In computer science lingo, this fact about selection sort is described as "using O(n) space" (O(n) is pronounced "Oh of N"). The n means "however many items there are" and the capital letter O with parentheses is a (very academic) way of notating algorithm efficiency, called "Big-Oh notation." We use n instead of 4 here because if we had five rows instead of four, the same fact ("there are always the same number of total rows across both tables as the number of rows that we started with in the first table") could be truthfully asserted. In the case of having five rows instead of four, there will always be five total rows, so n is a stand-in for whatever that number happens to be for a given dataset's size.

Time

Another thing to notice about selection sort is that to find the team with the most wins, you have to take a step (check each row of the original table) however many number of times there are rows in that table. Of course, how much real time a single "step" takes (1 second or 1 microsecond, etc.) depends on how fast your computer is. The faster your computer, the faster it will be able to accomplish whatever it needs to do in each step.

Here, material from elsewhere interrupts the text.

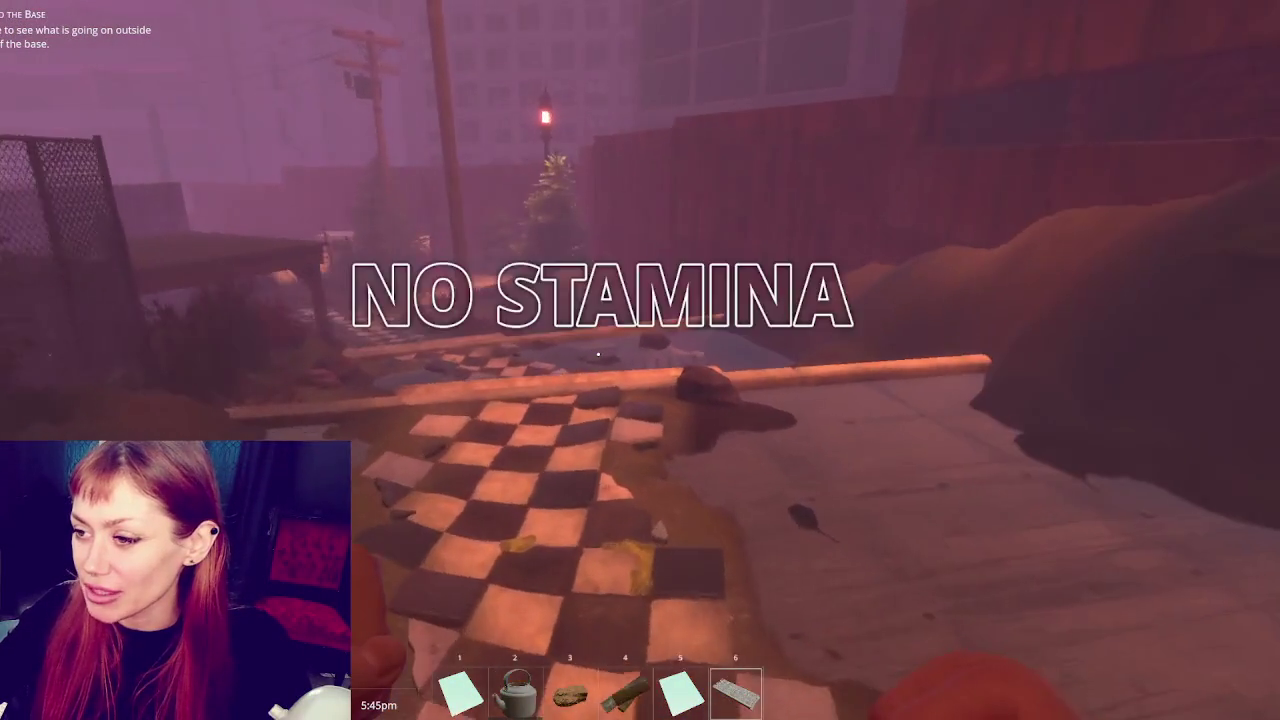
{"action": "key", "text": "w"}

Even a very slow computer might be fast enough if you only have four items to work on. With so few items, you may not even need a computer! But the whole point of using computers in the first place is to work on datasets that are too big to work on by hand. What if we had many more than just four teams? What if we had one hundred teams, or one thousand teams, or ten thousand teams?

That's a pretty subtle wrinkle, so let's work it out.

In our example, there are four rows, so we say the number equals four, or n = 4. In other words, it takes 4 steps to be sure we've found the very highest number (to find the team with the most wins) because we need to look at the number of wins of each team at least once. Then, to find each next-highest number (so we end up ordering the teams in a leaderboard), it takes n - 1 steps.

  1. On the first pass, when n begins at 4, it takes four steps to find the most-winning team.
    • After we found that team and remove them from the original table, we also have to look at each remaining team's row at least once. Since we've removed one, there will now be three left.
  2. Next, we repeat the process we went through when n was 4 to find the team with the second-most wins, except this time n is 3.
    • So far, we've taken seven steps: 4 to find the most-winning team, and another 3 to find the second-most winning team (4 + 3).
  3. When we start looking for the third-most winning team, there are only two teams remaining, but we still have to look at both of them, which takes us two steps.
    • Now we've taken 4 + 3 + 2 steps.
  4. At this point, we have only one team left, and one more step to take, which means the whole process takes 4 + 3 + 2 + 1 total steps.

Let's look at that pattern again, more visually. Each circle represents a step:

 o o o o    <--   4 steps/items to start, remove one
  o o o     <-- + 3 steps/items remaining, remove one
   o o      <-- + 2 steps/items remaining, remove one
    o       <-- + 1 step remaining, remove it
                ---------
                10 total steps

But what if we had ten teams? Let's draw that again, but starting with ten instead of four:

 o o o o o o o o o o    <--  10 steps
  o o o o o o o o o     <-- + 9 steps
   o o o o o o o o      <-- + 8 steps
    o o o o o o o       <-- + 7 steps
     o o o o o o        <-- + 6 steps
      o o o o o         <-- + 5 steps
       o o o o          <-- + 4 steps
        o o o           <-- + 3 steps
         o o            <-- + 2 steps
          o             <-- + 1 step
                            ---------
                            55 total steps

This results in a clear (triangular) pattern. Here's a table showing that same pattern for every value of n between 1 and 10:

Rows (n) Total steps
1 1
2 3
3 6
4 10
5 15
6 21
7 28
8 36
9 45
10 55
100 5,050
1,000 500,500
10,000 50,005,000

The thing to pay attention to is that the more items (rows) we have, the bigger the difference between the last total number of steps and the new total number of steps are. This difference grows at a rate proportional to the number of items we add, i.e., it grows by exactly n. That may make intuitive sense to you already, because each time we add a row, we are adding n steps. The wrinkle is that these are an additional n steps, not a total of n steps.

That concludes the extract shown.